Mots-clés : Laiterie Charlevoix, fromagerie, Baie-Saint-Paul, Bruno Labbé, méthanisation, filtration, biogaz, digestat, serre, Valbio, Eco-Machine, Agence de l’efficacité énergétique.

La Laiterie Charlevoix de Baie-Saint-Paul, producteur des populaires fromages Fleurmier et Hercule, se démarque en construisant un méthaniseur couplé d’une serre hydroponique. Après quatre ans à collaborer au développement du projet, les consultants de la firme experte Valbio Canada n’ont pas repéré de telles installations ailleurs dans le monde.

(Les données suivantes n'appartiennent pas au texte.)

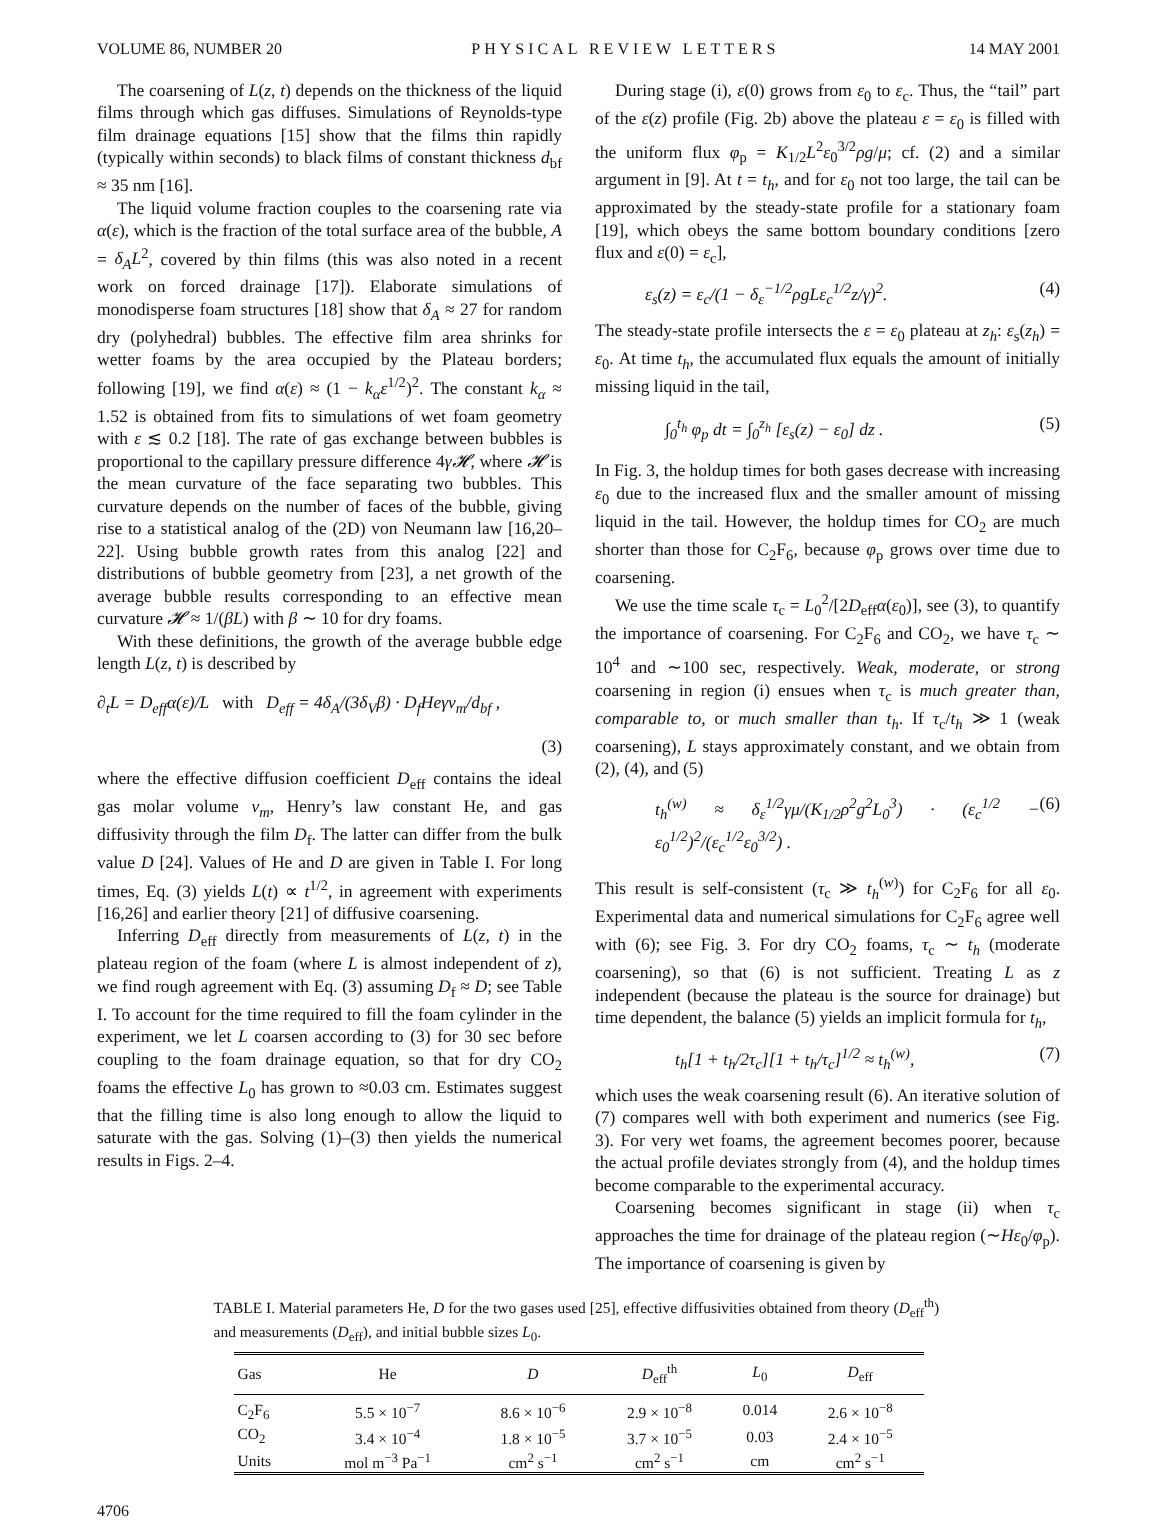VOLUME 86, NUMBER 20 PHYSICAL REVIEW LETTERS 14 MAY 2001
The coarsening of L(z, t) depends on the thickness of the liquid films through which gas diffuses. Simulations of Reynolds-type film drainage equations [15] show that the films thin rapidly (typically within seconds) to black films of constant thickness d<sub>bf</sub> ≈ 35 nm [16].
The liquid volume fraction couples to the coarsening rate via α(ε), which is the fraction of the total surface area of the bubble, A = δ<sub>A</sub>L<sup>2</sup>, covered by thin films (this was also noted in a recent work on forced drainage [17]). Elaborate simulations of monodisperse foam structures [18] show that δ<sub>A</sub> ≈ 27 for random dry (polyhedral) bubbles. The effective film area shrinks for wetter foams by the area occupied by the Plateau borders; following [19], we find α(ε) ≈ (1 − k<sub>α</sub>ε<sup>1/2</sup>)<sup>2</sup>. The constant k<sub>α</sub> ≈ 1.52 is obtained from fits to simulations of wet foam geometry with ε ≲ 0.2 [18]. The rate of gas exchange between bubbles is proportional to the capillary pressure difference 4γ𝓗, where 𝓗 is the mean curvature of the face separating two bubbles. This curvature depends on the number of faces of the bubble, giving rise to a statistical analog of the (2D) von Neumann law [16,20–22]. Using bubble growth rates from this analog [22] and distributions of bubble geometry from [23], a net growth of the average bubble results corresponding to an effective mean curvature 𝓗 ≈ 1/(βL) with β ∼ 10 for dry foams.
With these definitions, the growth of the average bubble edge length L(z, t) is described by
∂<sub>t</sub>L = D<sub>eff</sub>α(ε)/L with D<sub>eff</sub> = 4δ<sub>A</sub>/(3δ<sub>V</sub>β) · D<sub>f</sub>Heγv<sub>m</sub>/d<sub>bf</sub> ,
(3)
where the effective diffusion coefficient D<sub>eff</sub> contains the ideal gas molar volume v<sub>m</sub>, Henry’s law constant He, and gas diffusivity through the film D<sub>f</sub>. The latter can differ from the bulk value D [24]. Values of He and D are given in Table I. For long times, Eq. (3) yields L(t) ∝ t<sup>1/2</sup>, in agreement with experiments [16,26] and earlier theory [21] of diffusive coarsening.
Inferring D<sub>eff</sub> directly from measurements of L(z, t) in the plateau region of the foam (where L is almost independent of z), we find rough agreement with Eq. (3) assuming D<sub>f</sub> ≈ D; see Table I. To account for the time required to fill the foam cylinder in the experiment, we let L coarsen according to (3) for 30 sec before coupling to the foam drainage equation, so that for dry CO<sub>2</sub> foams the effective L<sub>0</sub> has grown to ≈0.03 cm. Estimates suggest that the filling time is also long enough to allow the liquid to saturate with the gas. Solving (1)–(3) then yields the numerical results in Figs. 2–4.
During stage (i), ε(0) grows from ε<sub>0</sub> to ε<sub>c</sub>. Thus, the “tail” part of the ε(z) profile (Fig. 2b) above the plateau ε = ε<sub>0</sub> is filled with the uniform flux φ<sub>p</sub> = K<sub>1/2</sub>L<sup>2</sup>ε<sub>0</sub><sup>3/2</sup>ρg/μ; cf. (2) and a similar argument in [9]. At t = t<sub>h</sub>, and for ε<sub>0</sub> not too large, the tail can be approximated by the steady-state profile for a stationary foam [19], which obeys the same bottom boundary conditions [zero flux and ε(0) = ε<sub>c</sub>],
ε<sub>s</sub>(z) = ε<sub>c</sub>/(1 − δ<sub>ε</sub><sup>−1/2</sup>ρgLε<sub>c</sub><sup>1/2</sup>z/γ)<sup>2</sup>. (4)
The steady-state profile intersects the ε = ε<sub>0</sub> plateau at z<sub>h</sub>: ε<sub>s</sub>(z<sub>h</sub>) = ε<sub>0</sub>. At time t<sub>h</sub>, the accumulated flux equals the amount of initially missing liquid in the tail,
∫<sub>0</sub><sup>t<sub>h</sub></sup> φ<sub>p</sub> dt = ∫<sub>0</sub><sup>z<sub>h</sub></sup> [ε<sub>s</sub>(z) − ε<sub>0</sub>] dz . (5)
In Fig. 3, the holdup times for both gases decrease with increasing ε<sub>0</sub> due to the increased flux and the smaller amount of missing liquid in the tail. However, the holdup times for CO<sub>2</sub> are much shorter than those for C<sub>2</sub>F<sub>6</sub>, because φ<sub>p</sub> grows over time due to coarsening.
We use the time scale τ<sub>c</sub> = L<sub>0</sub><sup>2</sup>/[2D<sub>eff</sub>α(ε<sub>0</sub>)], see (3), to quantify the importance of coarsening. For C<sub>2</sub>F<sub>6</sub> and CO<sub>2</sub>, we have τ<sub>c</sub> ∼ 10<sup>4</sup> and ∼100 sec, respectively. Weak, moderate, or strong coarsening in region (i) ensues when τ<sub>c</sub> is much greater than, comparable to, or much smaller than t<sub>h</sub>. If τ<sub>c</sub>/t<sub>h</sub> ≫ 1 (weak coarsening), L stays approximately constant, and we obtain from (2), (4), and (5)
t<sub>h</sub><sup>(w)</sup> ≈ δ<sub>ε</sub><sup>1/2</sup>γμ/(K<sub>1/2</sub>ρ<sup>2</sup>g<sup>2</sup>L<sub>0</sub><sup>3</sup>) · (ε<sub>c</sub><sup>1/2</sup> − ε<sub>0</sub><sup>1/2</sup>)<sup>2</sup>/(ε<sub>c</sub><sup>1/2</sup>ε<sub>0</sub><sup>3/2</sup>) . (6)
This result is self-consistent (τ<sub>c</sub> ≫ t<sub>h</sub><sup>(w)</sup>) for C<sub>2</sub>F<sub>6</sub> for all ε<sub>0</sub>. Experimental data and numerical simulations for C<sub>2</sub>F<sub>6</sub> agree well with (6); see Fig. 3. For dry CO<sub>2</sub> foams, τ<sub>c</sub> ∼ t<sub>h</sub> (moderate coarsening), so that (6) is not sufficient. Treating L as z independent (because the plateau is the source for drainage) but time dependent, the balance (5) yields an implicit formula for t<sub>h</sub>,
t<sub>h</sub>[1 + t<sub>h</sub>/2τ<sub>c</sub>][1 + t<sub>h</sub>/τ<sub>c</sub>]<sup>1/2</sup> ≈ t<sub>h</sub><sup>(w)</sup>, (7)
which uses the weak coarsening result (6). An iterative solution of (7) compares well with both experiment and numerics (see Fig. 3). For very wet foams, the agreement becomes poorer, because the actual profile deviates strongly from (4), and the holdup times become comparable to the experimental accuracy.
Coarsening becomes significant in stage (ii) when τ<sub>c</sub> approaches the time for drainage of the plateau region (∼Hε<sub>0</sub>/φ<sub>p</sub>). The importance of coarsening is given by
TABLE I. Material parameters He, D for the two gases used [25], effective diffusivities obtained from theory (D<sub>eff</sub><sup>th</sup>) and measurements (D<sub>eff</sub>), and initial bubble sizes L<sub>0</sub>.
| Gas | He | D | D<sub>eff</sub><sup>th</sup> | L<sub>0</sub> | D<sub>eff</sub> |
| --- | --- | --- | --- | --- | --- |
| C<sub>2</sub>F<sub>6</sub> | 5.5 × 10<sup>−7</sup> | 8.6 × 10<sup>−6</sup> | 2.9 × 10<sup>−8</sup> | 0.014 | 2.6 × 10<sup>−8</sup> |
| CO<sub>2</sub> | 3.4 × 10<sup>−4</sup> | 1.8 × 10<sup>−5</sup> | 3.7 × 10<sup>−5</sup> | 0.03 | 2.4 × 10<sup>−5</sup> |
| Units | mol m<sup>−3</sup> Pa<sup>−1</sup> | cm<sup>2</sup> s<sup>−1</sup> | cm<sup>2</sup> s<sup>−1</sup> | cm | cm<sup>2</sup> s<sup>−1</sup> |
4706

Ce serait une première.

Bien que des méthaniseurs existent déjà dans plusieurs pays, aucune entreprise n’y aurait intégré la filtration végétale. Or, outre le biogaz généré, la méthanisation produit entre autres des effluents riches en matières organiques. Au lieu de s’en débarrasser, il est tout à fait possible de les filtrer à l’aide de plantes. C’est ce que la Laiterie Charlevoix fera à l’aide de la technologie Éco-machinesTM, un système de purification à l’aide de cuves sous serre.

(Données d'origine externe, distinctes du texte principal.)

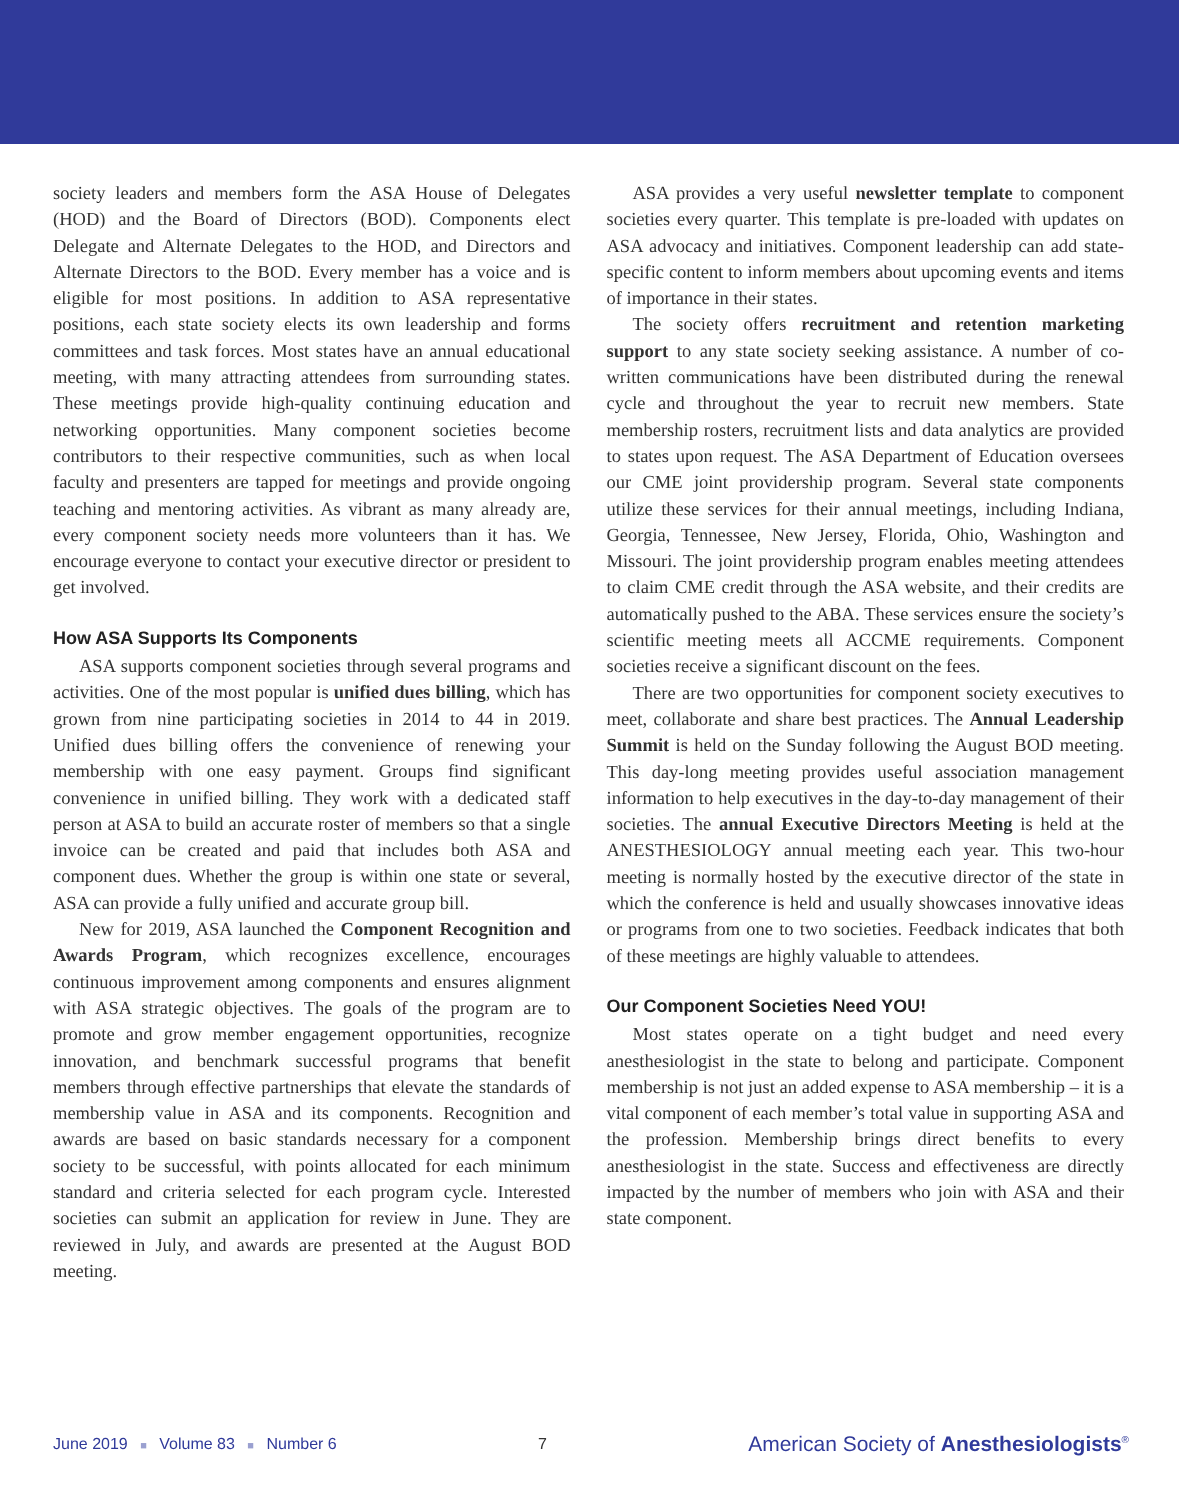society leaders and members form the ASA House of Delegates (HOD) and the Board of Directors (BOD). Components elect Delegate and Alternate Delegates to the HOD, and Directors and Alternate Directors to the BOD. Every member has a voice and is eligible for most positions. In addition to ASA representative positions, each state society elects its own leadership and forms committees and task forces. Most states have an annual educational meeting, with many attracting attendees from surrounding states. These meetings provide high-quality continuing education and networking opportunities. Many component societies become contributors to their respective communities, such as when local faculty and presenters are tapped for meetings and provide ongoing teaching and mentoring activities. As vibrant as many already are, every component society needs more volunteers than it has. We encourage everyone to contact your executive director or president to get involved.
How ASA Supports Its Components
ASA supports component societies through several programs and activities. One of the most popular is unified dues billing, which has grown from nine participating societies in 2014 to 44 in 2019. Unified dues billing offers the convenience of renewing your membership with one easy payment. Groups find significant convenience in unified billing. They work with a dedicated staff person at ASA to build an accurate roster of members so that a single invoice can be created and paid that includes both ASA and component dues. Whether the group is within one state or several, ASA can provide a fully unified and accurate group bill.
New for 2019, ASA launched the Component Recognition and Awards Program, which recognizes excellence, encourages continuous improvement among components and ensures alignment with ASA strategic objectives. The goals of the program are to promote and grow member engagement opportunities, recognize innovation, and benchmark successful programs that benefit members through effective partnerships that elevate the standards of membership value in ASA and its components. Recognition and awards are based on basic standards necessary for a component society to be successful, with points allocated for each minimum standard and criteria selected for each program cycle. Interested societies can submit an application for review in June. They are reviewed in July, and awards are presented at the August BOD meeting.
ASA provides a very useful newsletter template to component societies every quarter. This template is pre-loaded with updates on ASA advocacy and initiatives. Component leadership can add state-specific content to inform members about upcoming events and items of importance in their states.
The society offers recruitment and retention marketing support to any state society seeking assistance. A number of co-written communications have been distributed during the renewal cycle and throughout the year to recruit new members. State membership rosters, recruitment lists and data analytics are provided to states upon request. The ASA Department of Education oversees our CME joint providership program. Several state components utilize these services for their annual meetings, including Indiana, Georgia, Tennessee, New Jersey, Florida, Ohio, Washington and Missouri. The joint providership program enables meeting attendees to claim CME credit through the ASA website, and their credits are automatically pushed to the ABA. These services ensure the society’s scientific meeting meets all ACCME requirements. Component societies receive a significant discount on the fees.
There are two opportunities for component society executives to meet, collaborate and share best practices. The Annual Leadership Summit is held on the Sunday following the August BOD meeting. This day-long meeting provides useful association management information to help executives in the day-to-day management of their societies. The annual Executive Directors Meeting is held at the ANESTHESIOLOGY annual meeting each year. This two-hour meeting is normally hosted by the executive director of the state in which the conference is held and usually showcases innovative ideas or programs from one to two societies. Feedback indicates that both of these meetings are highly valuable to attendees.
Our Component Societies Need YOU!
Most states operate on a tight budget and need every anesthesiologist in the state to belong and participate. Component membership is not just an added expense to ASA membership – it is a vital component of each member’s total value in supporting ASA and the profession. Membership brings direct benefits to every anesthesiologist in the state. Success and effectiveness are directly impacted by the number of members who join with ASA and their state component.
June 2019 ■ Volume 83 ■ Number 6 7 American Society of Anesthesiologists<sup>®</sup>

Bruno Labbé, l’ingénieur chargé du projet et copropriétaire de la Laiterie, a expliqué en entrevue avec GaïaPresse que « près de 90 % du lait utilisé pour la fabrication du fromage » et une quantité phénoménale d’eau sont souillés tout au long de la production. L’objectif du projet est d’utiliser efficacement « les quelque 20 000 litres de matières résiduelles quotidiennes » en procédant à la méthanisation et à la filtration. Présentement, une partie de ces eaux usées est livrée à des producteurs porcins de la région de Charlevoix à l’aide d’un camion-citerne qui roule près de 10 heures par semaine.

 

Investissement de 2,3 M $

Un bâtiment est en construction sur le site de la fromagerie pour accueillir le méthaniseur et la serre d’une valeur de 2,3 M $, financé entre autres par l’Agence de l’efficacité énergétique. Le tout sera opérationnel d’ici la fin de l’été 2010. M. Labbé est fier d’annoncer que « cette construction sera ouverte au public afin que les visiteurs puissent apprécier la serre », endroit où seront traités les effluents.

 

Le méthaniseur et la serre vont être opérationnels d’ici la fin de l’été 2010.

Photo : François René de Cotret

La visite de la serre viendra s’ajouter à celle des deux musées présents sur le site : l’Économusée du Fromage et le Musée du lait. La philosophie de l’entreprise familiale, ajoute M. Labbé, est « d’attirer les gens à la fromagerie», que ce soit pour les produits, pour le plaisir ou par curiosité. C’est pour cette raison qu’au lieu d’être confiné dans des réservoirs discrets, l’espace de traitement des eaux usées représentera une attraction « ressemblant plus au Jardin botanique qu’à une usine de purification des eaux. »

 

Croquis du bâtiment.

Courtoisie Bruno Labbé.

La méthanisation

Le biogaz remplacera les quelque 65 000 litres de mazout utilisés annuellement pour chauffer les bâtiments du site et l’eau nécessaire à la production du fromage. Cette substitution ainsi que l’arrêt de l’épandage des eaux usées par camion-citerne permettront « de diminuer les émissions de GES de 200 tonnes par année! », renchérit le chargé de projet.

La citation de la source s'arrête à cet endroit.